“Estamos fazendo um levantamento do ocorrido. Vamos averiguar se houve falha nas tomadas de decisões anteriores, pois não podemos nos posicionar e fazer juízo sem ter certeza de nada”, afirmou o governador Jaques Wagner, hoje (26), em entrevista coletiva na tribuna de honra do estádio Otávio Mangabeira (Fonte Nova).

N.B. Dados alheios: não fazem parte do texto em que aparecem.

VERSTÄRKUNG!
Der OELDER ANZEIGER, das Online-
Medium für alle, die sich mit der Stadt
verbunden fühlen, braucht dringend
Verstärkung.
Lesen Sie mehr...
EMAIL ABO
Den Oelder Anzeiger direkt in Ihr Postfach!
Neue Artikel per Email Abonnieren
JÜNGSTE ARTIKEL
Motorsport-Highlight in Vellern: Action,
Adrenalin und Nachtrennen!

Sobre a venda dos ingressos, o governador foi taxativo: “O encargo da venda dos ingressos não é da Sudesb (Superintendência de Desportos do Estado da Bahia). Essa é uma responsabilidade apenas do Bahia. Se foram vendidos ingressos a mais do que a quantidade permitida, o Estado não pode responder por isso”.

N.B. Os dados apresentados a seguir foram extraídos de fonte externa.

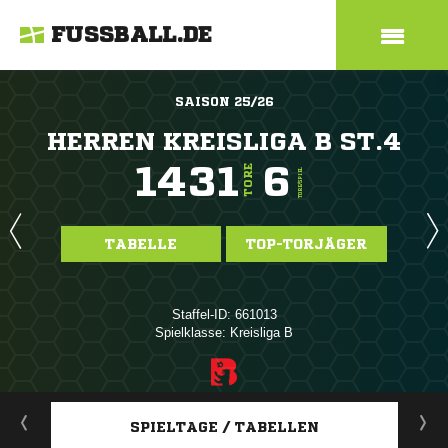
FUSSBALL.DE
SAISON 25/26
HERREN KREISLIGA B ST.4
1431
6
TORE
TORE/SPIEL
TABELLE
TOP-TORJÄGER
Staffel-ID: 661013
Spielklasse: Kreisliga B
ANZEIGE
SPIELTAGE / TABELLEN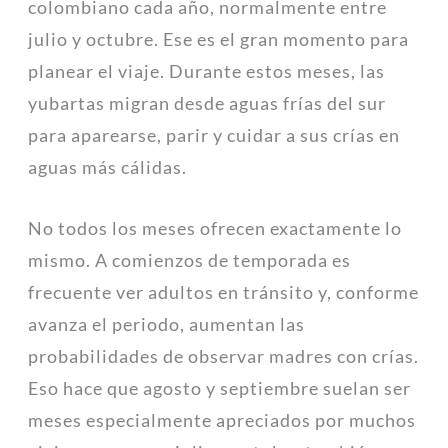
colombiano cada año, normalmente entre
julio y octubre. Ese es el gran momento para
planear el viaje. Durante estos meses, las
yubartas migran desde aguas frías del sur
para aparearse, parir y cuidar a sus crías en
aguas más cálidas.
No todos los meses ofrecen exactamente lo
mismo. A comienzos de temporada es
frecuente ver adultos en tránsito y, conforme
avanza el periodo, aumentan las
probabilidades de observar madres con crías.
Eso hace que agosto y septiembre suelan ser
meses especialmente apreciados por muchos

“Se a interdição da Fonte Nova levar três a quatro meses a Sudesb terá que dar um jeito no Estádio de Pituaçu para atender à demanda dos jogos do campeonato baiano”, adiantou o diretor-geral da Sudesb, Raimundo Nonato Tavares da Silva (Bobô), referindo-se ao Estádio Metropolitano Roberto Santos (Pituaçu).
Questionado sobre o que será feito a partir de agora, Bobô lembrou que “no ano passado, a empresa Geluz fez uma avaliação da infra-estrutura do estádio durante três meses e nada de importante foi detectado. Apenas, questões estéticas foram levantadas. Não havia nada que sinalizasses esta tragédia”.
Bobô refutou ter conhecimento do relatório do Sindicato de Arquitetura e Engenharia (Sinaenco) que considerava a Fonte Nova em estado lastimável pela falta de manutenção. “Quando recebemos o estádio no inicio do ano com 75% dele interditado fizemos as intervenções devidas, inclusive, durante o Campeonato Baiano”, afirmou.